12/25/2025
Since this seems like it’s going to be an on going thing, the original Pigpens Rustic Forge is going to be dominated with farming as I learn.
This will probably be my first true germination from seed. The Sea Buckthorn, first used in Ancient Greek times to feed their warrior horses. Also used by Alexander the Great and Genghis Khan’s armies to fuel their conquests. Not used in modern commercial farming because of how hard the harvesting process is, full of thorny branches and the requirement of male plants that don’t produce fruit. Along with this issue is the fact that sexing the shrub takes 3-4 years before they produce fruit, so proper ratios of male:female are impossible to predict. With a harvest of late summer into fall, at full maturity each plant will produce 50 lbs or more.
With 146 seeds, industry standard of 90% germination would put this crop at 131 successful germinated. At roughly a 1:4 ratio of male to female as average. So 26:105, maybe some don’t make planting so 100 plants. In theory at top production would have this crop at 5,000 lbs a year of silvopasture for all farm animals and humans. Even with a lower production rate for an initial investment of $3.95 plus time.
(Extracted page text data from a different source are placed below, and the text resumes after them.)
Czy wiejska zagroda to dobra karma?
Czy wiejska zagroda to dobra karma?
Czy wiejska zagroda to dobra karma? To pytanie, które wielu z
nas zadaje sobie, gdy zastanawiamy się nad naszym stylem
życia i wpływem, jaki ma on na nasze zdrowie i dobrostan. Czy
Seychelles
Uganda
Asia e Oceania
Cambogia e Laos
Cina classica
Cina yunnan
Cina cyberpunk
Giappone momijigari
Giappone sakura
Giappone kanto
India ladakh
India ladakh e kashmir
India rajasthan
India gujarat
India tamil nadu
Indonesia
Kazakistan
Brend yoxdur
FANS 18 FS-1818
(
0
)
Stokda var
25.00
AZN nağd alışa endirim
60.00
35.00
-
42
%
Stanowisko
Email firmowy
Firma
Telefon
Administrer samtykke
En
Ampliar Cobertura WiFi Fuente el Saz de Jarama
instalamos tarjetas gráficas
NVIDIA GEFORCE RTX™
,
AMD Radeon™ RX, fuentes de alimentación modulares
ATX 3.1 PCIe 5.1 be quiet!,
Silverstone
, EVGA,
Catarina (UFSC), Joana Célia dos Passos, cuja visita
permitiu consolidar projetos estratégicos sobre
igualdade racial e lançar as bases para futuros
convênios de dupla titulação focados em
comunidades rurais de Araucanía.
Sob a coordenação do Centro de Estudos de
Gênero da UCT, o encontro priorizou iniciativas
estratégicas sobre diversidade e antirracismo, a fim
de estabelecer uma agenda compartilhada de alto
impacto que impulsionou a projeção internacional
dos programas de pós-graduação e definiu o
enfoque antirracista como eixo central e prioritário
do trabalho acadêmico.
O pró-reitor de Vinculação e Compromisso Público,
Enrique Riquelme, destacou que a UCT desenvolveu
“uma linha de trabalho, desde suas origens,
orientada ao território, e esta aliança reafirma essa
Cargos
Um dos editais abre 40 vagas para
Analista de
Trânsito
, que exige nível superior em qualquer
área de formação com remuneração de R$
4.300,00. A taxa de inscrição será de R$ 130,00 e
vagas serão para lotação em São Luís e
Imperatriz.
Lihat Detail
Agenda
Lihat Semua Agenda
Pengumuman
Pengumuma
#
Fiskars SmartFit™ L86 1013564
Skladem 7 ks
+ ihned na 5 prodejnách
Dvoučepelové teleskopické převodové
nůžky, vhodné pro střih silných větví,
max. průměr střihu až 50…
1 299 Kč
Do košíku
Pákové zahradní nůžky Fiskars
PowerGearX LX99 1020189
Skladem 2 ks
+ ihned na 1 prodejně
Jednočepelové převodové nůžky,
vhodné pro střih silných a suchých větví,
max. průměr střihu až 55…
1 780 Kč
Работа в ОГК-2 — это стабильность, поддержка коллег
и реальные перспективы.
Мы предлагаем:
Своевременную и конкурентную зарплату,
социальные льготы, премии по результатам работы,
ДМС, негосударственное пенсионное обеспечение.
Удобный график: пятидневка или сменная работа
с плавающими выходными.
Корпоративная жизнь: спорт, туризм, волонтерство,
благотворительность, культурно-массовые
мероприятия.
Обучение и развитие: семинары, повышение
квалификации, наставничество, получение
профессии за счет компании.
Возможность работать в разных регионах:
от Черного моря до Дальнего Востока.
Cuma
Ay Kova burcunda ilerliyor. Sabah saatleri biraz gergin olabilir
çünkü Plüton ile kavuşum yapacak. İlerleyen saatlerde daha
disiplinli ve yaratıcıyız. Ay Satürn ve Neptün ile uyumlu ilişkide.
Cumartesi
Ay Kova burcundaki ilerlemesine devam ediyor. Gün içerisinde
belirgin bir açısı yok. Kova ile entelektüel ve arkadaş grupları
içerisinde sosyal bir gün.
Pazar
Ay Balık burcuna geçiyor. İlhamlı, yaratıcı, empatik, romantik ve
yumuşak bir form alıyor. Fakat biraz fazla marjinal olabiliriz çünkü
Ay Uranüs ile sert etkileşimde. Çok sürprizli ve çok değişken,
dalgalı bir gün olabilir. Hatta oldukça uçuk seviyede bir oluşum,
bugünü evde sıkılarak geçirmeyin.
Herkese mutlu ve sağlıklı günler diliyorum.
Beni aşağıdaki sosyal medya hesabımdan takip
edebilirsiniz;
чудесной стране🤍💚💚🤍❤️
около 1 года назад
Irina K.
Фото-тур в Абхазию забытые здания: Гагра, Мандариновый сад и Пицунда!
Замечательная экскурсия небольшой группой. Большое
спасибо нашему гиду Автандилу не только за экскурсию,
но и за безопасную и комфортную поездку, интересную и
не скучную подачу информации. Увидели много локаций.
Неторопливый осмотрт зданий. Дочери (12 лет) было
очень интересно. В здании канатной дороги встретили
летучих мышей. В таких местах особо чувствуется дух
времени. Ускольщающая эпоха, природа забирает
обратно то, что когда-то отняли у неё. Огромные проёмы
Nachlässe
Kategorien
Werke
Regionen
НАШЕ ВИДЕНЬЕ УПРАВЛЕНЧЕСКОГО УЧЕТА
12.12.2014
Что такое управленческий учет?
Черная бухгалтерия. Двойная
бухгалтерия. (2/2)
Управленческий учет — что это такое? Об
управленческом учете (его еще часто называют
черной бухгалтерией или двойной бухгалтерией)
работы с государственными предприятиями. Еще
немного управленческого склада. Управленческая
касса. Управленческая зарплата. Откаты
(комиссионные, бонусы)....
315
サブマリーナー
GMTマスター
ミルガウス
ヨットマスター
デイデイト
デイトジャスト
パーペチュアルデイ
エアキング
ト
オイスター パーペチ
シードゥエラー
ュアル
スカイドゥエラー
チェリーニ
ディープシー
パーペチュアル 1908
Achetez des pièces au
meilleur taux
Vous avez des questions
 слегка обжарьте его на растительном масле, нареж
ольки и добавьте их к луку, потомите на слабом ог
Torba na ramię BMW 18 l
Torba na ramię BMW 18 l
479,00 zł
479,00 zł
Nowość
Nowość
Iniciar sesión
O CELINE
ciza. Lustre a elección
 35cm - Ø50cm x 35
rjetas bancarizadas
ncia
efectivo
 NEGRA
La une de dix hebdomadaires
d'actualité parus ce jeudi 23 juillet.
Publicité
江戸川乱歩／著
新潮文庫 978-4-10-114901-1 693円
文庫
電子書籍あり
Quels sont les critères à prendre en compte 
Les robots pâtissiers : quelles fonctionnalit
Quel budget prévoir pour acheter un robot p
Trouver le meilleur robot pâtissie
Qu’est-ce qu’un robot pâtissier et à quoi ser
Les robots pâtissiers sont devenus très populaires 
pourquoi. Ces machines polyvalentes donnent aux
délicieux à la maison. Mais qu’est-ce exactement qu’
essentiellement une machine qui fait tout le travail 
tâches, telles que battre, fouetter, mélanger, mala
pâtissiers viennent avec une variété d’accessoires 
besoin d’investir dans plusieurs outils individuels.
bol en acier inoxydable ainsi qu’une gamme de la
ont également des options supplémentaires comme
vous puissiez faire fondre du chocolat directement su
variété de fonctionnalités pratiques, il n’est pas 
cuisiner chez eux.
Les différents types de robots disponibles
That could be a worthwhile inflow of feed, as well as the potential increase in wildlife (the freezer will oblige).
I’m sure there are many people out here that look at plant, tree, and shrub prices and think that the market, florists, farmers, and nurseries are all just crazy for their prices. Especially when I say 3.95, but in order for me to get them in the fridge for cold stratification. First the seeds needed to be sanded (scarification), each little tiny seed by hand taking 2 hours+15 days in the fridge. Then germination/planting time, transplanting, and on and on. So understanding the process of time spent, and not every plant survives.
This grow is going to be an experiment to measure time spent working on the plant’s and what would be a fair amount for a mature shrub. Remember 3-4 years for maturity.
Im starting to understand why the old proverb “Better to be a warrior in a garden than a gardener in a war” has held true for a millennia. When I took the first picture of the seeds counted out I made a hulk smash mistake, destroying a seed. Simply because of complacency of doing the same thing 70 times in a row, one mistake tilts the rudder for correction. Reminds me of Daniel Son and Mr. Miyagi on patients. iraq 05 whenever there was spare time we would conduct MCMAP (McNinja), green belt training got serious. I remember throwing an elbow in a match and then it ended with my opponents nose flowing blood, broken as could be. All in a situation that needed side control rather than making it a bad day. Crazy thing is that I make this same mistake everyday like clockwork, it’s situational dependent but Na**lm and Molotov cocktail’s seem to be my kryptonite for self sabotage of relationships.
The only Marine Corps attribute that I see as a failure (could definitely be my own) is the organizations ability to reintegrate us back into society. Doesn’t help that I’m part of generation kill and jarhead, drill instructor SSgt Smith made me his shadow of death.